[Information provided Boundary: Start]

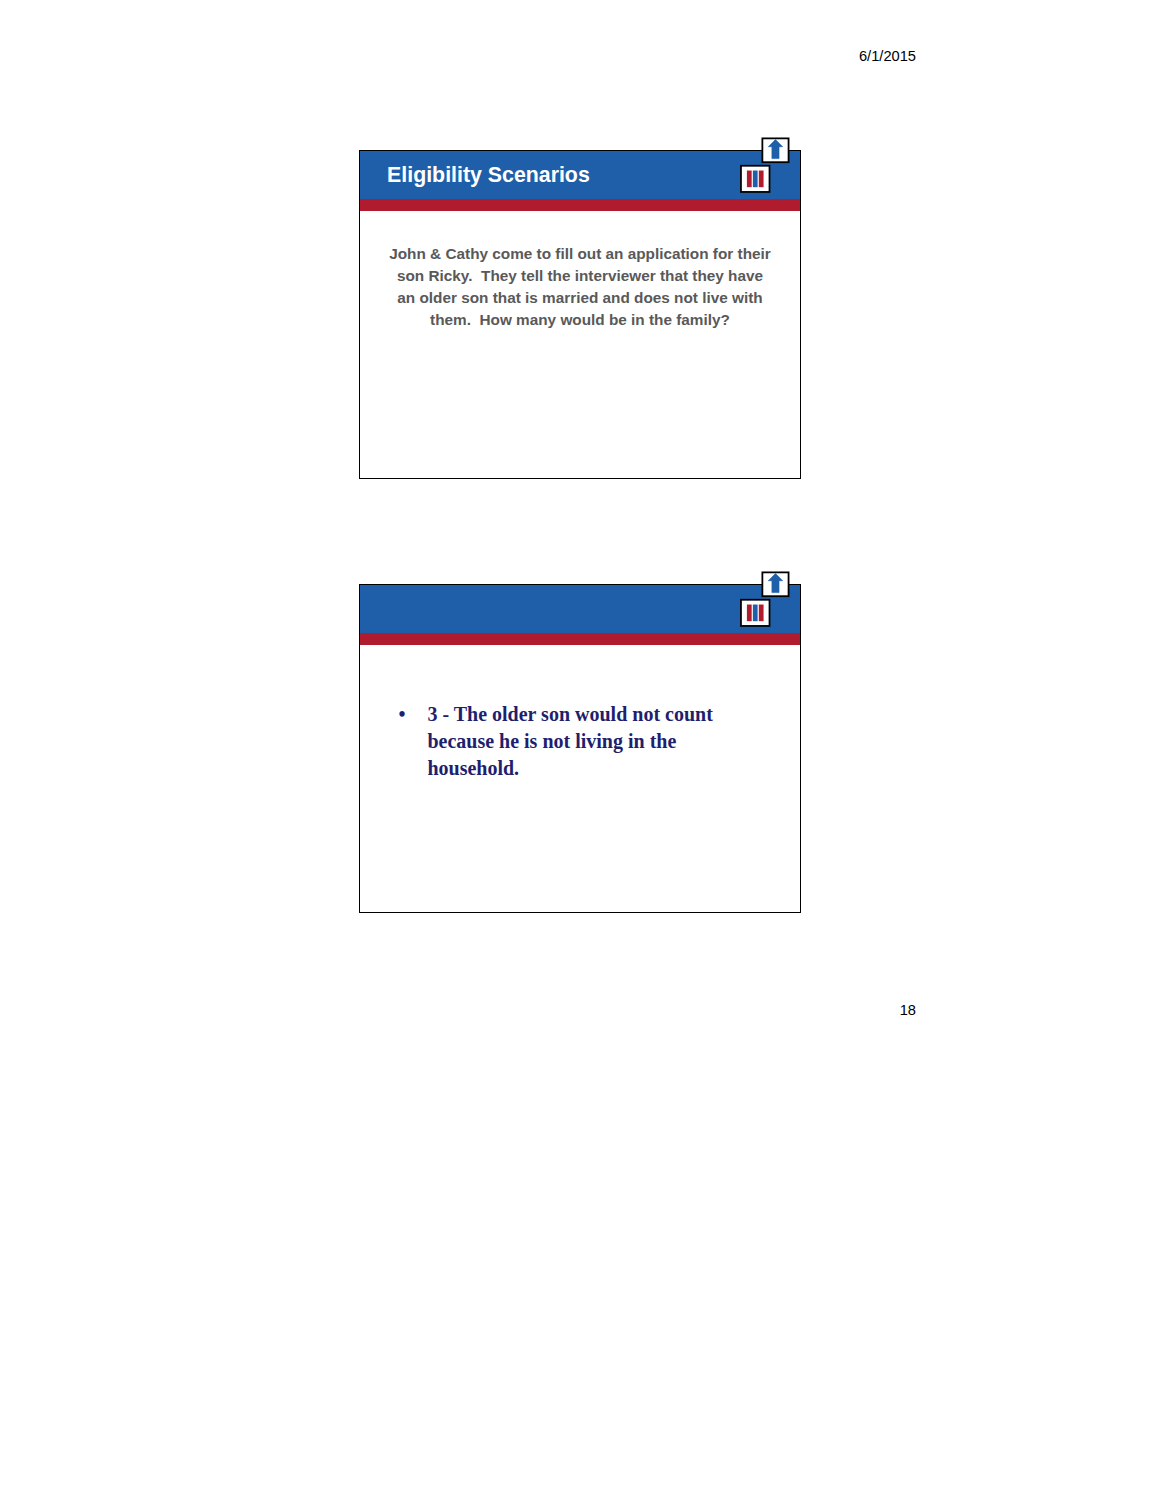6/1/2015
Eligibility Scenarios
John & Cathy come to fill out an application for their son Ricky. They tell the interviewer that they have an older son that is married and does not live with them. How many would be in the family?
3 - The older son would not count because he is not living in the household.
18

[Information provided Boundary: End]

All of the records should be set down exactly, minus the pictures they hold.

### Written solution
6/1/2015
Eligibility Scenarios
John & Cathy come to fill out an application for their son Ricky. They tell the interviewer that they have an older son that is married and does not live with them. How many would be in the family?
3 - The older son would not count because he is not living in the household.
18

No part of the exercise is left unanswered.